I am calling upon all you guys who have any lumberjAck experience or have used axes a lot in the past. I am making an axe handle for my dad and was wondering what kind of wood to use. I figure ash and hickory are the two obvious answers, and was wondering what y'all's opinions were on each of them, or if there is some secret about using a different hardwood.

Thanks in advance for the input.


----------



## Charlie5791 (Feb 21, 2012)

If you have a choice, get Ash. Hickory handles are more prone to shattering. Either is a good choice, but I prefer ash if possible. Straight grain, not a lot of color variation, no knots. And I never varnish an axe handle… or shovel or hatchet or any wood handled tool (varnished or laquered handles will raise a blister a lot faster than a bare wood handle that's been oiled). Just get it clean and smooth with about a 180 grit, and then rub it with boiled linseed oil. Don't bother with a rag. Just use your hand with a rubber glove. Putting it on a rag leaves a lot in the rag . 3 or 4 coats on a new handle, about 15 minutes to half an hour apart and then let it be. Don't forget to do the top of the handle. Some folks cut the top off flush with the axe head. I leave it stick out a little. It's fine.

And make sure you know which is the top of the axe and which is the bottom. The hole for the handle is tapered. If it still has a handle in it, mark the top with a punch or something.


----------



## sprucegum (Dec 6, 2012)

All good advice. After shaping my handles and getting them fit to the axe I dip the portion of the handle that will be inside the head in oil base paint just before driving it home for the last time. This helps protect the wood from decay, when the paint dries it helps keep the handle tight, and the wet paint acts as a lubricant when driving it in allowing it to slide further up the taper for a real tight fit.
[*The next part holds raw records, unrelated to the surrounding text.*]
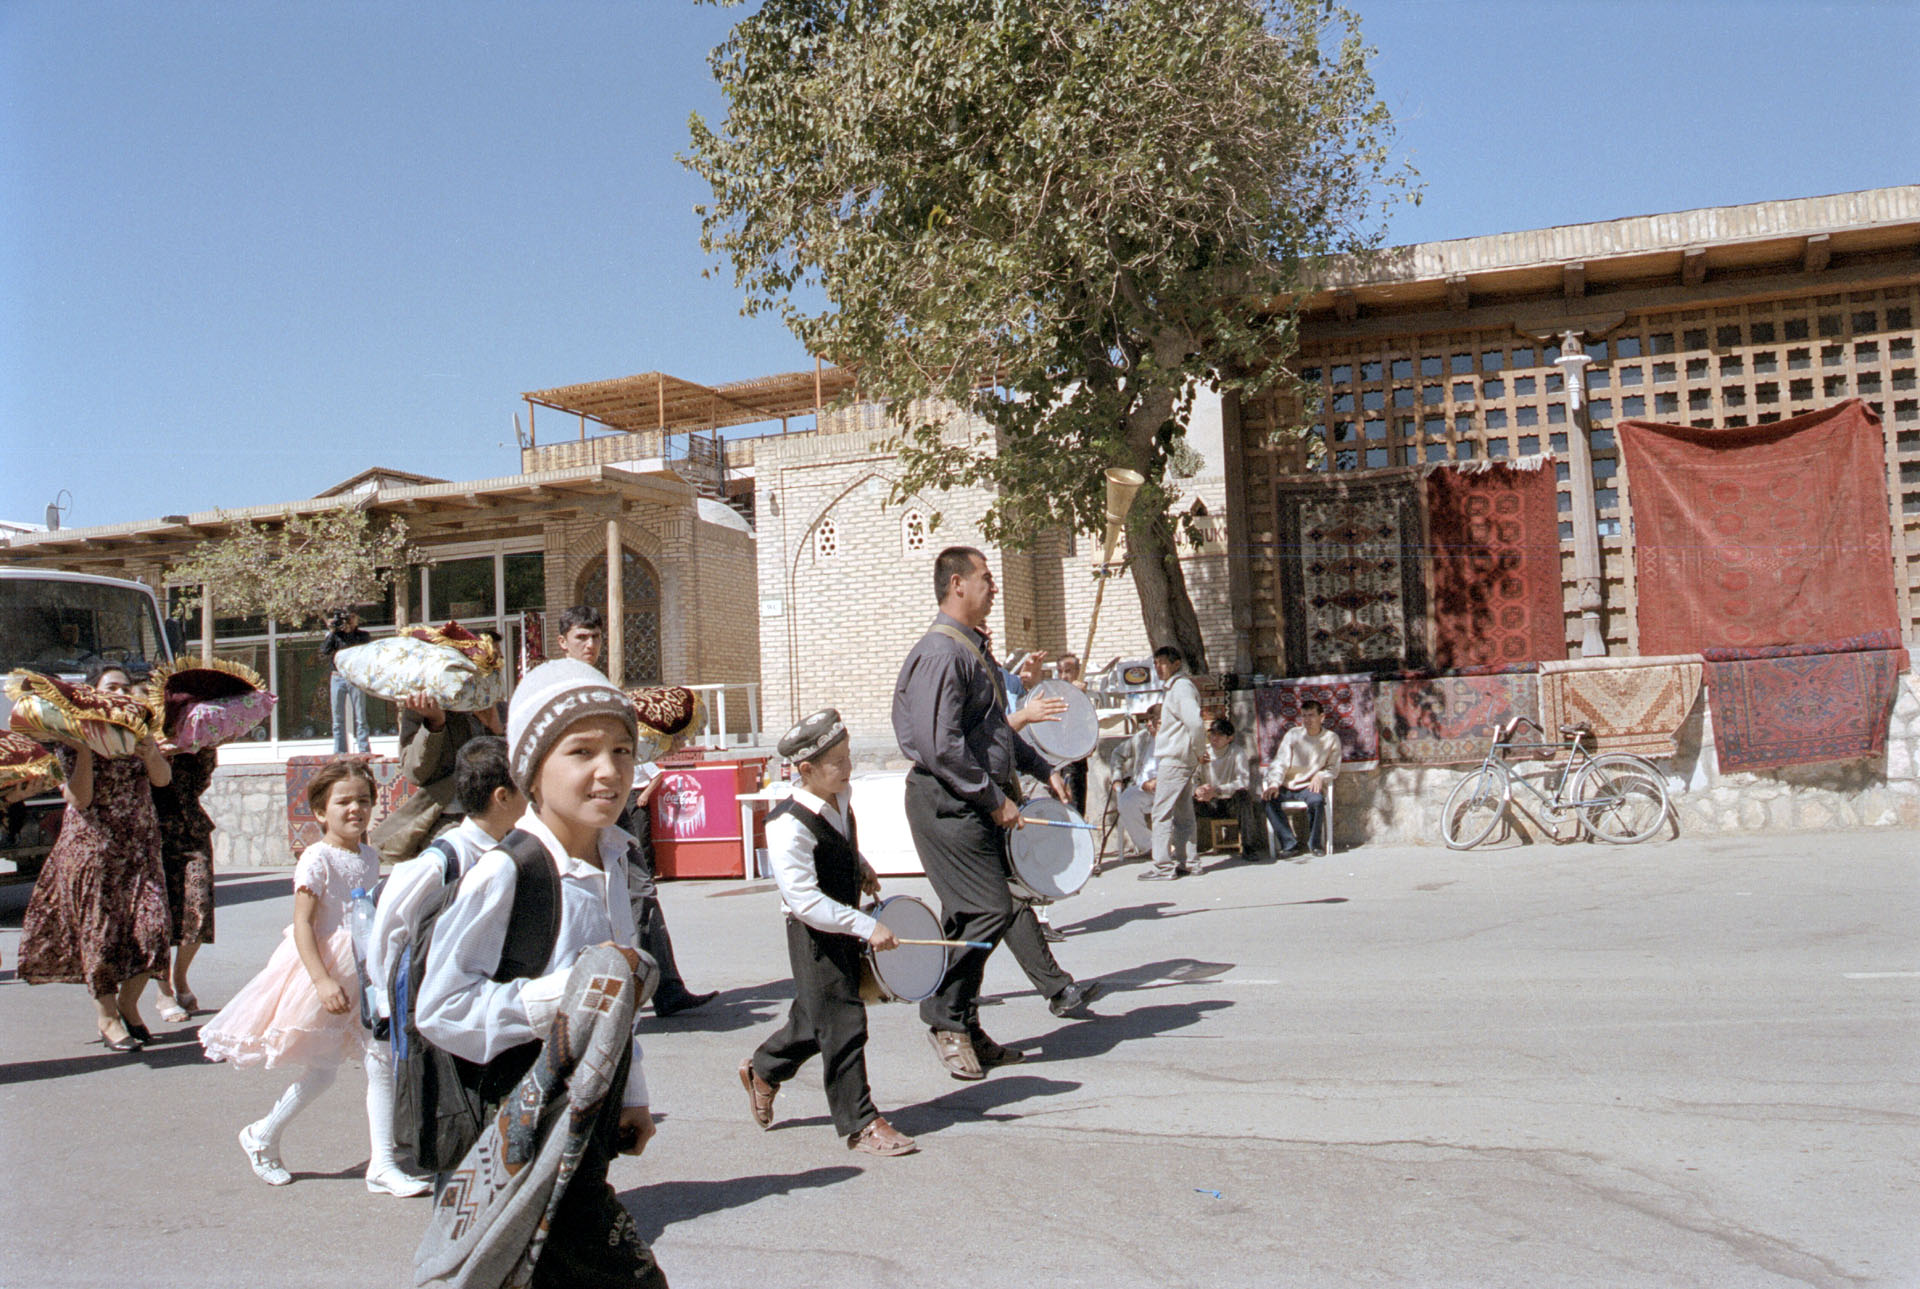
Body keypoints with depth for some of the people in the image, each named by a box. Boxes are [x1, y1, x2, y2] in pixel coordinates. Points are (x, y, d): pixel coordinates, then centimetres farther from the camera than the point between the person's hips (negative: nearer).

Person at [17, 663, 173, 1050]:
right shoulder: (75, 739, -4)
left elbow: (163, 778, -2)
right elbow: (79, 799, -14)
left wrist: (148, 752, -21)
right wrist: (85, 749, -19)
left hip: (141, 846, 4)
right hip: (93, 846, -4)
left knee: (151, 927, -4)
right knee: (100, 930, -1)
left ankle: (128, 1006, 16)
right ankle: (107, 1016, 14)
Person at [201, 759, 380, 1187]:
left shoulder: (370, 858, 7)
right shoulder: (317, 859, -15)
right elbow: (302, 926, -19)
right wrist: (323, 981, -26)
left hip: (363, 974, 7)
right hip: (320, 970, -7)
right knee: (320, 1072, 1)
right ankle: (262, 1137, 26)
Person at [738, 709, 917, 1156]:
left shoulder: (841, 796, 1)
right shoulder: (789, 825, -26)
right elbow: (805, 901, -29)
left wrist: (860, 866, 15)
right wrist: (866, 926, -31)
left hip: (845, 928, 9)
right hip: (814, 937, -8)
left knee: (817, 1018, 19)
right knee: (843, 1026, -3)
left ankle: (762, 1070, 43)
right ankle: (861, 1124, 9)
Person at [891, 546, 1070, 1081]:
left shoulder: (976, 649, 17)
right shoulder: (940, 653, -16)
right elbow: (941, 746, -22)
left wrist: (1042, 769, 21)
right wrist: (995, 800, -17)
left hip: (978, 803, 10)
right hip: (948, 804, -10)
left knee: (974, 916, 11)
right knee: (990, 910, -11)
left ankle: (964, 1030, 20)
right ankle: (946, 1019, 4)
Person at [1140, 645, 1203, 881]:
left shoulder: (1181, 687, -14)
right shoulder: (1175, 686, 18)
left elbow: (1194, 722, -26)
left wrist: (1197, 750, -14)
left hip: (1175, 758, -10)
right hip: (1181, 760, 10)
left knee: (1162, 812, -8)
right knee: (1182, 814, 11)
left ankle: (1163, 866, -7)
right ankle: (1186, 863, 15)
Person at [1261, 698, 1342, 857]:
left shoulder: (1331, 738, 3)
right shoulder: (1292, 735, 3)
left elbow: (1333, 768, 5)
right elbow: (1280, 762, -2)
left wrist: (1320, 776, -17)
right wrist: (1275, 783, -19)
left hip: (1310, 786, -2)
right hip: (1287, 786, 2)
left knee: (1317, 800, -35)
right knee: (1270, 799, -27)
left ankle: (1315, 844, -10)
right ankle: (1289, 844, -20)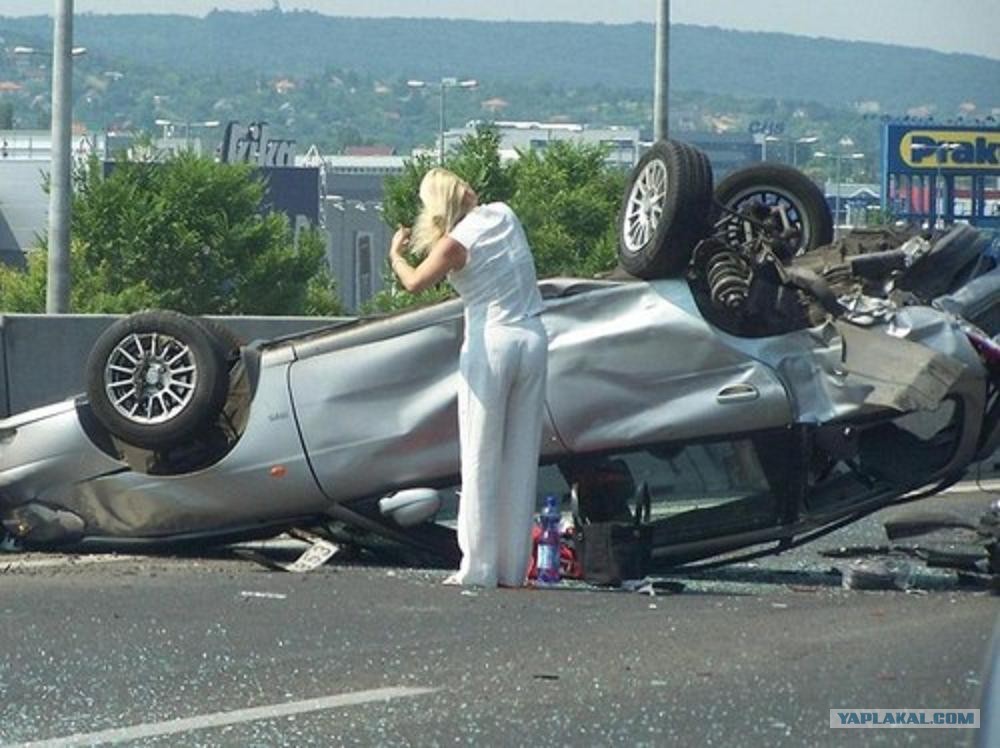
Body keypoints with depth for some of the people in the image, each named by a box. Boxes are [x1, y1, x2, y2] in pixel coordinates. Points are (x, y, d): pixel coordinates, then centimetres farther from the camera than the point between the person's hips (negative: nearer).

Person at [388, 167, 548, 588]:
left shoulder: (456, 243, -11)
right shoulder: (504, 215, 5)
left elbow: (414, 283, -1)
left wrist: (395, 255, 16)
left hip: (490, 344, -5)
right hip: (532, 340, 5)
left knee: (481, 461, 0)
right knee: (521, 458, 7)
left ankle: (479, 568, -2)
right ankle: (514, 567, 8)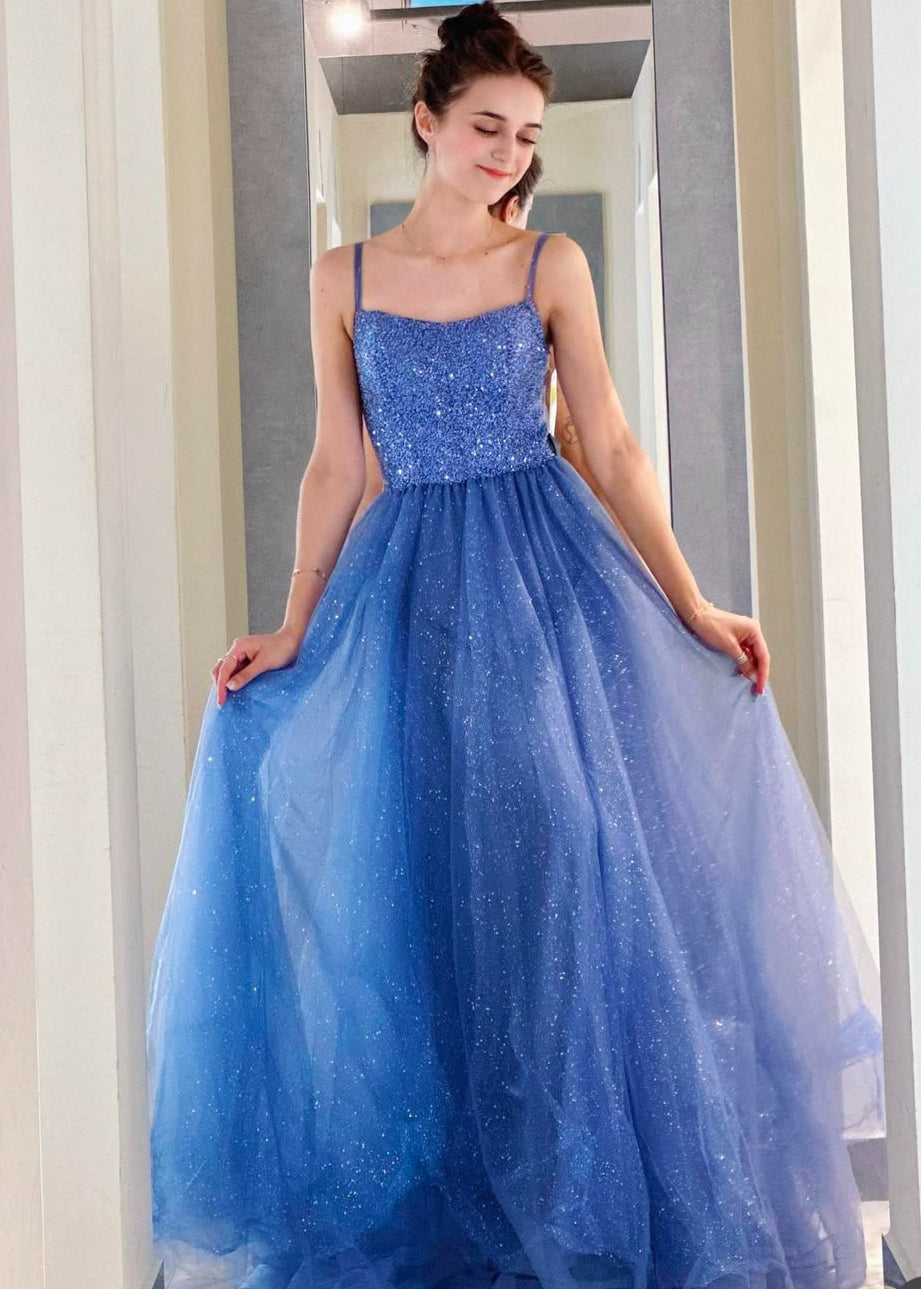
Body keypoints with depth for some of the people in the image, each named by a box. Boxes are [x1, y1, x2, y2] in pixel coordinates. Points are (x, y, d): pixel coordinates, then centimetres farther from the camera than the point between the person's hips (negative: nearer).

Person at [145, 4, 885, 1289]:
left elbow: (610, 445, 2)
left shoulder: (552, 263, 5)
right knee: (423, 880, 4)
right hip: (408, 589, 1)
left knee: (573, 861, -2)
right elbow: (336, 468, 7)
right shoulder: (343, 277, 8)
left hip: (549, 577, -1)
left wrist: (691, 608, -4)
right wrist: (294, 631, 1)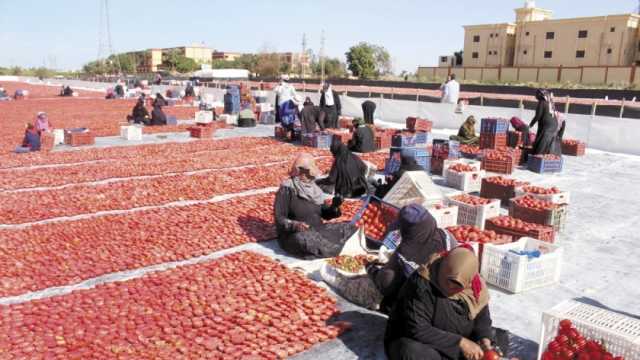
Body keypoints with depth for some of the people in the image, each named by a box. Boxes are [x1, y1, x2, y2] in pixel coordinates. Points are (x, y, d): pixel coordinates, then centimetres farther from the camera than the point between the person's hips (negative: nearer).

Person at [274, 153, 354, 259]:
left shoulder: (314, 189, 9)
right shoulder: (287, 189, -10)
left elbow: (325, 214, 10)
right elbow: (279, 218, -13)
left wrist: (334, 206, -11)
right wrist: (295, 225, -31)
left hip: (318, 231, 6)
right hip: (294, 235, -6)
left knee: (350, 227, -3)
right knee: (303, 240, -40)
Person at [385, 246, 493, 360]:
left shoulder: (475, 287, -8)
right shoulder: (422, 284, -26)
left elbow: (482, 318, 8)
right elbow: (417, 330, -29)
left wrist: (485, 340, -14)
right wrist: (460, 342, -29)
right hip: (417, 345, -5)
I use black rustoleum the black around the head looks good at least to my eyes. I will not get into the ash hickory debate but I think hickory makes a nicer looking handle and is a little easier to shape. Old timers around here swore by hornbeam but a good strait piece with no knots is hard co come by.


----------



## WDHLT15 (Aug 15, 2011)

Hickory is the go-to handle. Has been ever since there has been axes.


----------



## Grandpa (Jan 28, 2011)

Hickory is what ax handle and most other handles have always been made from. Must be a reason why the better handles are hickory.


----------



## bold1 (May 5, 2013)

Split, White Oak, stronger than Hickory or Ash if it's split to get straight grain. Ramrods, wheel spokes, and handles were made from it. Tell your Dad if he keeps the axe head down in a can with a little oil in it the head will always be tight. Linseed is good.


----------